Some firms try to soften the impact of negative news by downplaying losses, but new research from Smith professor Michael Kimbrough shows that investors are smart enough to sift through the corporate spin and draw their own conclusions. Thus, managers have every incentive to lay out the details.
Kimbrough, associate professor of accounting, and co-author Isabel Yanyan Wang of Michigan State University, looked at earnings announcements for 94 companies from 1999 through 2005. They coded the announcements and compared the explanation companies provided for their results to the stock prices in the three days surrounding the announcement. They found that companies have a tendency to attribute good earnings news to their own management efforts, and bad news to other forces. They also found that investors are savvy enough to be skeptical of corporate explanations of earnings dips and spikes.
“Having information about what caused or contributed to earnings news should be useful information, but we also know that managers have a self-interest in trying to maximize the rewards for good news and minimize the penalties for bad new,” Kimbrough says. “That creates a challenge for investors in determining how much they are going to rely on the management explanations.”
He said the explanations can provide useful information for interpreting earnings news, but they also just might be a reflection of managerial self-interest. “Our paper examines the factors might help the market better assess or determine an appropriate degree of reliance on managers’ explanations.”

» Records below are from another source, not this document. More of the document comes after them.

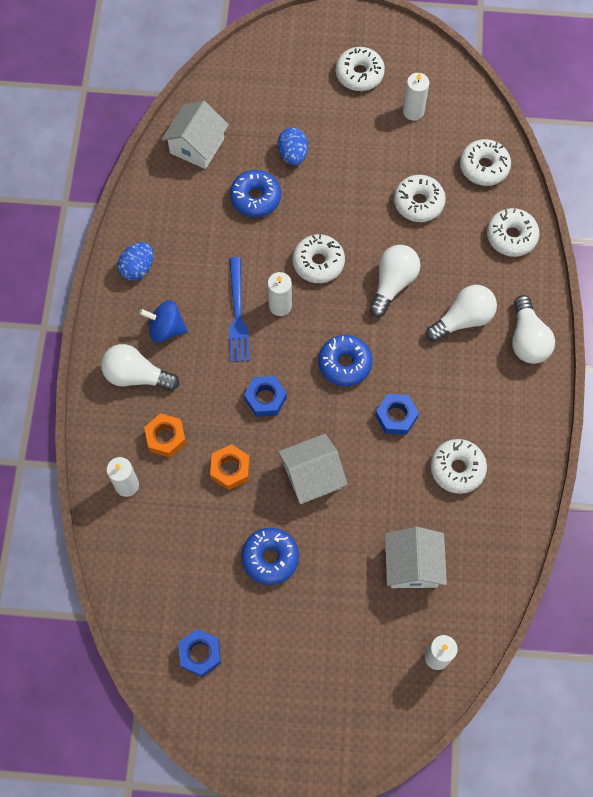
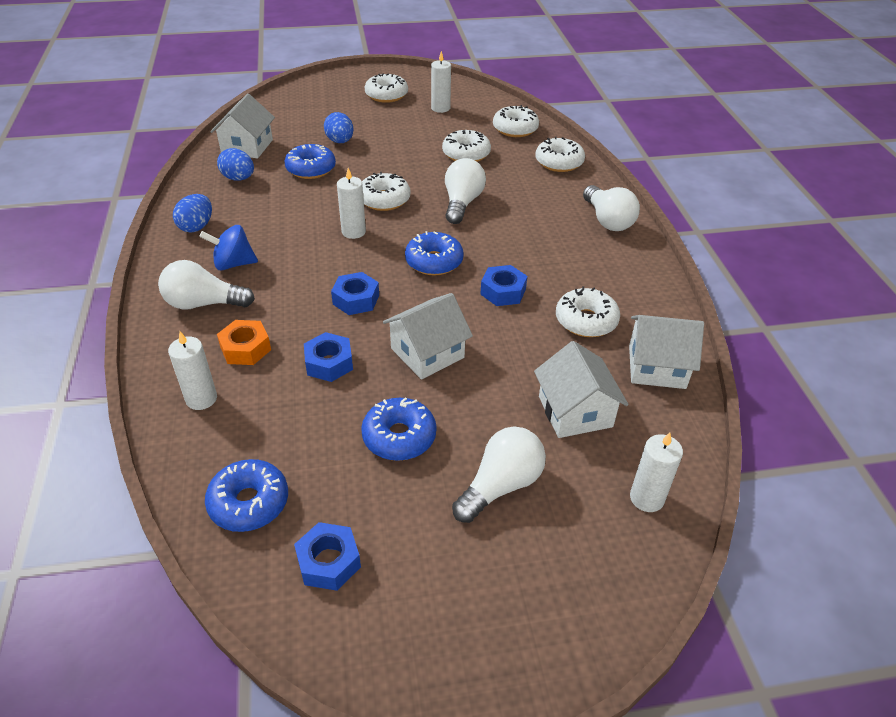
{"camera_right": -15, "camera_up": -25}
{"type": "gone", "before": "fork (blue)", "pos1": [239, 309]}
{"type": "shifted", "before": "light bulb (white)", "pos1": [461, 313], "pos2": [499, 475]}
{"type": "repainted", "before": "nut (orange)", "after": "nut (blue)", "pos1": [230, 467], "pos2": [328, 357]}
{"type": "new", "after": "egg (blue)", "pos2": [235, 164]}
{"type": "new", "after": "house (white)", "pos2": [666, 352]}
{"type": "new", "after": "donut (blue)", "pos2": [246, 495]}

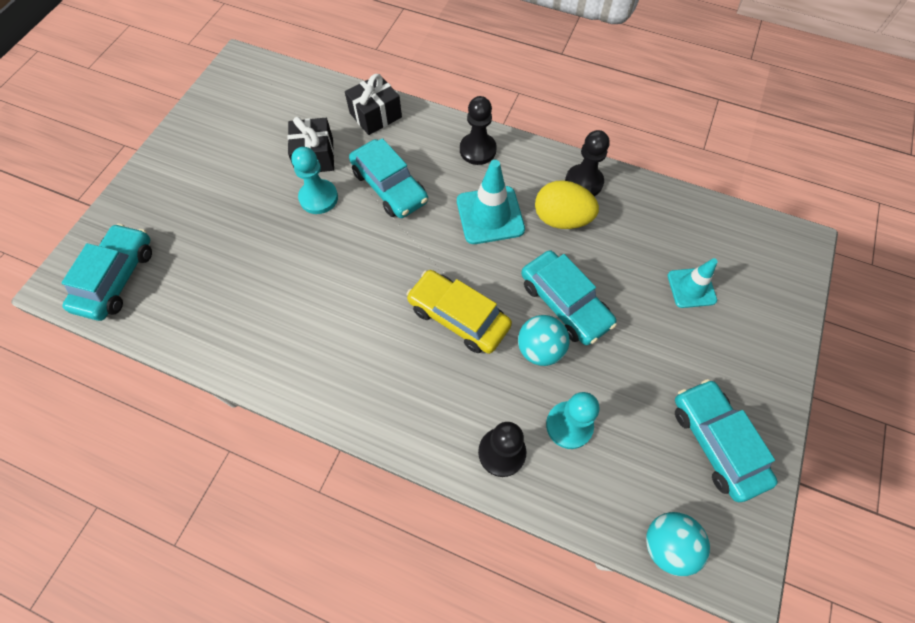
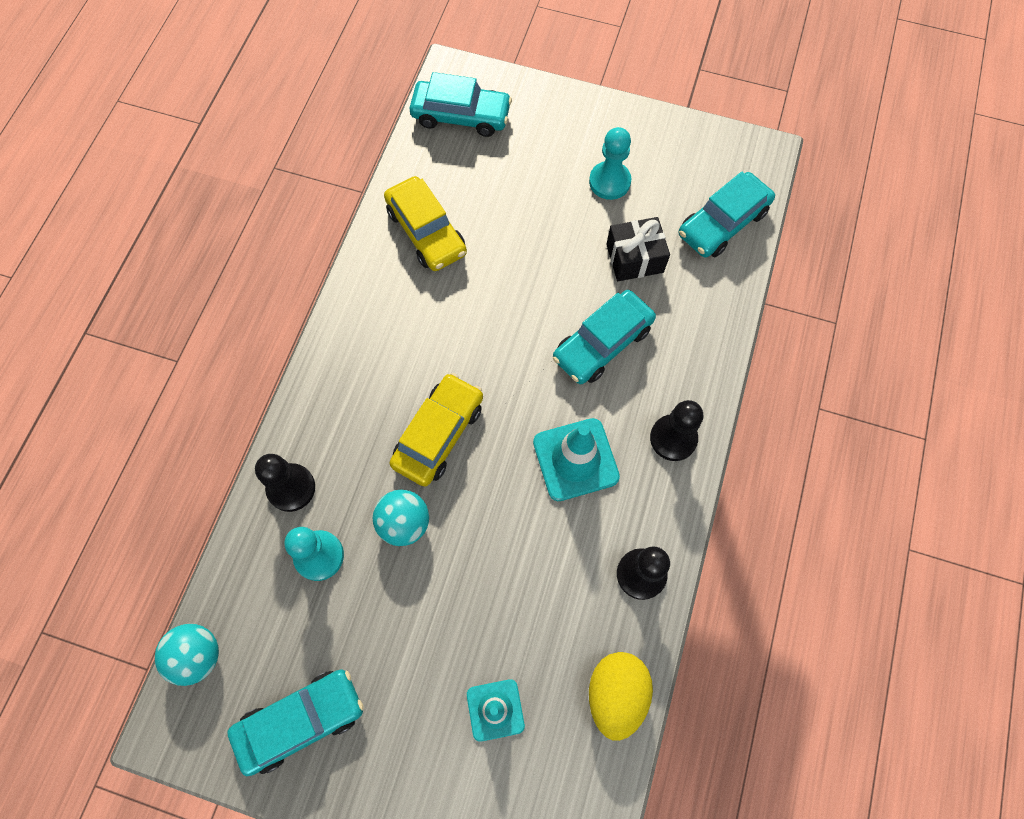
{"camera_right": 85, "camera_up": 5}
{"type": "gone", "before": "gift (black)", "pos1": [373, 104]}
{"type": "shifted", "before": "pawn (turquoise)", "pos1": [314, 180], "pos2": [610, 163]}
{"type": "shifted", "before": "egg (yellow)", "pos1": [567, 204], "pos2": [621, 696]}
{"type": "shifted", "before": "car (turquoise)", "pos1": [569, 297], "pos2": [727, 215]}
{"type": "new", "after": "car (yellow)", "pos2": [425, 223]}

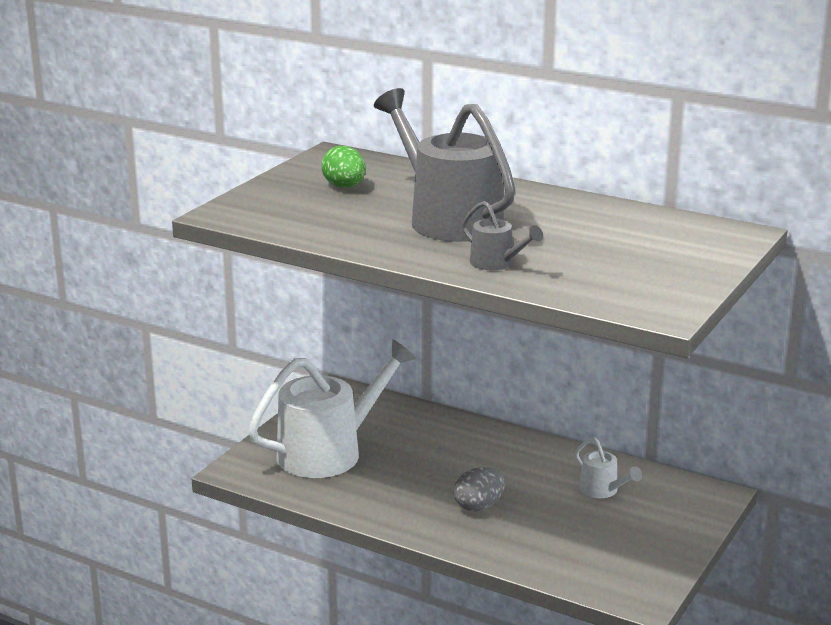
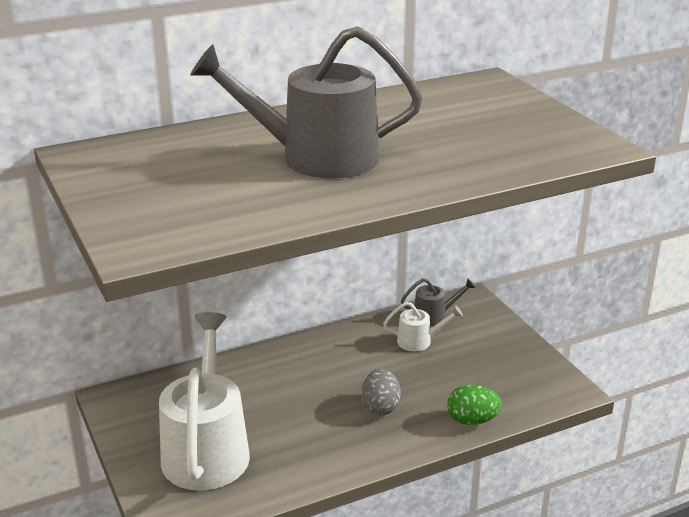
{"camera_right": -55, "camera_up": 5}
{"type": "shifted", "before": "egg (green)", "pos1": [343, 167], "pos2": [474, 404]}
{"type": "shifted", "before": "watering can (grey)", "pos1": [502, 235], "pos2": [438, 302]}

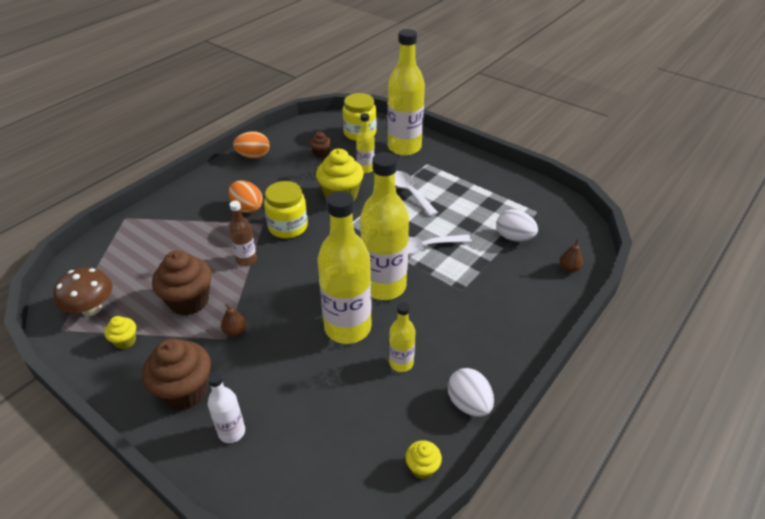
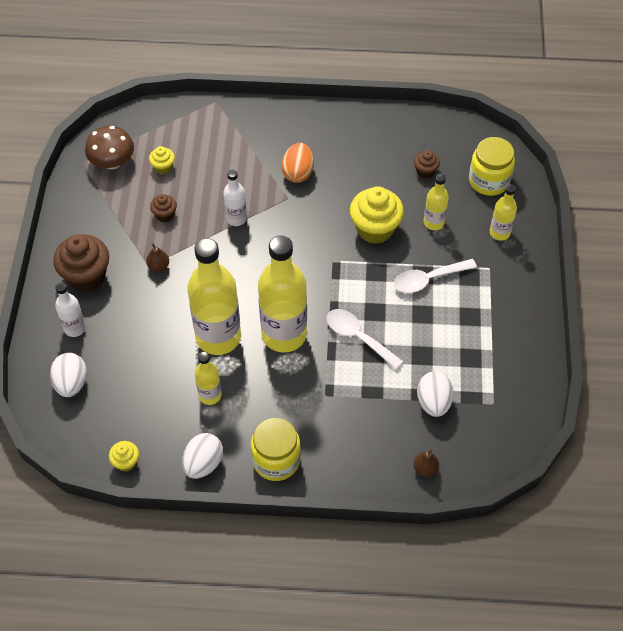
{"camera_right": 55, "camera_up": 15}
{"type": "scaled", "before": "bottle (yellow)", "pos1": [406, 92], "pos2": [503, 212], "scale": 0.49}
{"type": "gone", "before": "egg (orange)", "pos1": [251, 145]}
{"type": "rotated", "before": "spoon (white)", "pos1": [416, 193], "pos2": [435, 276], "turn": -135}
{"type": "shifted", "before": "jar (yellow)", "pos1": [286, 210], "pos2": [276, 449]}
{"type": "repainted", "before": "bottle (brown)", "after": "bottle (white)", "pos1": [243, 233], "pos2": [235, 197]}
{"type": "scaled", "before": "cupcake (brown)", "pos1": [182, 282], "pos2": [163, 208], "scale": 0.5}
{"type": "shifted", "before": "cupcake (yellow)", "pos1": [120, 332], "pos2": [162, 160]}
{"type": "new", "after": "egg (white)", "pos2": [68, 375]}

For example, after 9/11 many companies blamed missed earnings on the terrorist attacks even when they weren’t a factor in the decline. Another example: In the early 2000s, Krispy Kreme used the low-carb diet craze as a reason for why their market share was decreasing.
“Just because you cite a cause, doesn’t mean that investors should actually believe that that’s the cause,” Kimbrough says. “Even though the facts you marshal may be true, your claim that those facts are relevant to interpreting your earnings news may not be. It’s not clear. Our study looks at the factors that investors consult.”
This does not mean managers should not provide context for an earnings report. “The crux of our study is there is a role for managers to try to influence the market’s response,” Kimbrough says. “Investors do not just have to take the numbers as given without a context. Management can provide a context for investors to interpret the numbers. You could call it spin — and sometimes it can be spin — but it can also just be more information.”
The researchers found that investors don’t just respond unfavorably to a company’s poor earnings reports if the company offers a reason for the numbers. They actually try to differentiate or calibrate their response to the attributions based on other information.
“We find that investors look to cues like what has happened to other firms in the industry and whether they are experiencing the same difficulties,” Kimbrough says. “They also look at what kind of commonalties a firm has with the market or the industry over time. Both of those can be useful signals in ferreting out how plausible explanations are in an earnings report.”
Kimbrough says effective corporate managers are mindful of the fact that investors are sophisticated and will provide the necessary details to help interpret the earnings numbers. So for managers, the more verifiable details they can provide to back up earnings explanations, the better, he says. And for investors: View a company’s explanations as useful, but don’t just take the explanations at face value. Look at how persistent the good or bad news is in the industry, he says.
“Are Seemingly Self-serving Attribution in Earnings Press Releases Plausible? Empirical Evidence,”was published in The Accounting Review in March 2014.